→ **Task details**: Your answer must be an exact copy of the records below, minus any images.

→ **Listed entries**:
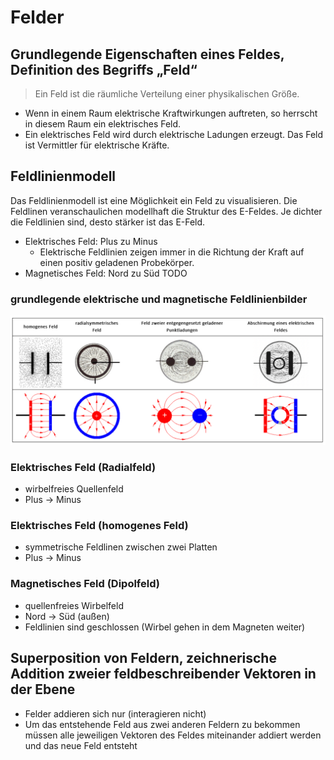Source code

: # Felder

## Grundlegende Eigenschaften eines Feldes, Definition des Begriffs „Feld“

> Ein Feld ist die räumliche Verteilung einer physikalischen Größe.

- Wenn in einem Raum elektrische Kraftwirkungen auftreten, so herrscht in diesem Raum ein elektrisches Feld.
- Ein elektrisches Feld wird durch elektrische Ladungen erzeugt. Das Feld ist Vermittler für elektrische Kräfte.

## Feldlinienmodell

Das Feldlinienmodell ist eine Möglichkeit ein Feld zu visualisieren. Die Feldlinen veranschaulichen modellhaft die Struktur des E-Feldes. Je dichter die Feldlinien sind, desto stärker ist das E-Feld.

- Elektrisches Feld: Plus zu Minus
  - Elektrische Feldlinien zeigen immer in die Richtung der Kraft auf einen positiv geladenen Probekörper.
- Magnetisches Feld: Nord zu Süd TODO

### grundlegende elektrische und magnetische Feldlinienbilder

![Feldlinienbilder](../../../images/Physik/Feldlinienbilder.jpeg)

### Elektrisches Feld (Radialfeld)

- wirbelfreies Quellenfeld
- Plus -> Minus

### Elektrisches Feld (homogenes Feld)

- symmetrische Feldlinen zwischen zwei Platten
- Plus -> Minus

### Magnetisches Feld (Dipolfeld)

- quellenfreies Wirbelfeld
- Nord -> Süd (außen)
- Feldlinien sind geschlossen (Wirbel gehen in dem Magneten weiter)

## Superposition von Feldern, zeichnerische Addition zweier feldbeschreibender Vektoren in der Ebene

- Felder addieren sich nur (interagieren nicht)
- Um das entstehende Feld aus zwei anderen Feldern zu bekommen müssen alle jeweiligen Vektoren des Feldes miteinander addiert werden und das neue Feld entsteht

→ **Result of the task**:
Source code

: # Felder

## Grundlegende Eigenschaften eines Feldes, Definition des Begriffs „Feld“

> Ein Feld ist die räumliche Verteilung einer physikalischen Größe.

- Wenn in einem Raum elektrische Kraftwirkungen auftreten, so herrscht in diesem Raum ein elektrisches Feld.
- Ein elektrisches Feld wird durch elektrische Ladungen erzeugt. Das Feld ist Vermittler für elektrische Kräfte.

## Feldlinienmodell

Das Feldlinienmodell ist eine Möglichkeit ein Feld zu visualisieren. Die Feldlinen veranschaulichen modellhaft die Struktur des E-Feldes. Je dichter die Feldlinien sind, desto stärker ist das E-Feld.

- Elektrisches Feld: Plus zu Minus
  - Elektrische Feldlinien zeigen immer in die Richtung der Kraft auf einen positiv geladenen Probekörper.
- Magnetisches Feld: Nord zu Süd TODO

### grundlegende elektrische und magnetische Feldlinienbilder

![Feldlinienbilder](../../../images/Physik/Feldlinienbilder.jpeg)

### Elektrisches Feld (Radialfeld)

- wirbelfreies Quellenfeld
- Plus -> Minus

### Elektrisches Feld (homogenes Feld)

- symmetrische Feldlinen zwischen zwei Platten
- Plus -> Minus

### Magnetisches Feld (Dipolfeld)

- quellenfreies Wirbelfeld
- Nord -> Süd (außen)
- Feldlinien sind geschlossen (Wirbel gehen in dem Magneten weiter)

## Superposition von Feldern, zeichnerische Addition zweier feldbeschreibender Vektoren in der Ebene

- Felder addieren sich nur (interagieren nicht)
- Um das entstehende Feld aus zwei anderen Feldern zu bekommen müssen alle jeweiligen Vektoren des Feldes miteinander addiert werden und das neue Feld entsteht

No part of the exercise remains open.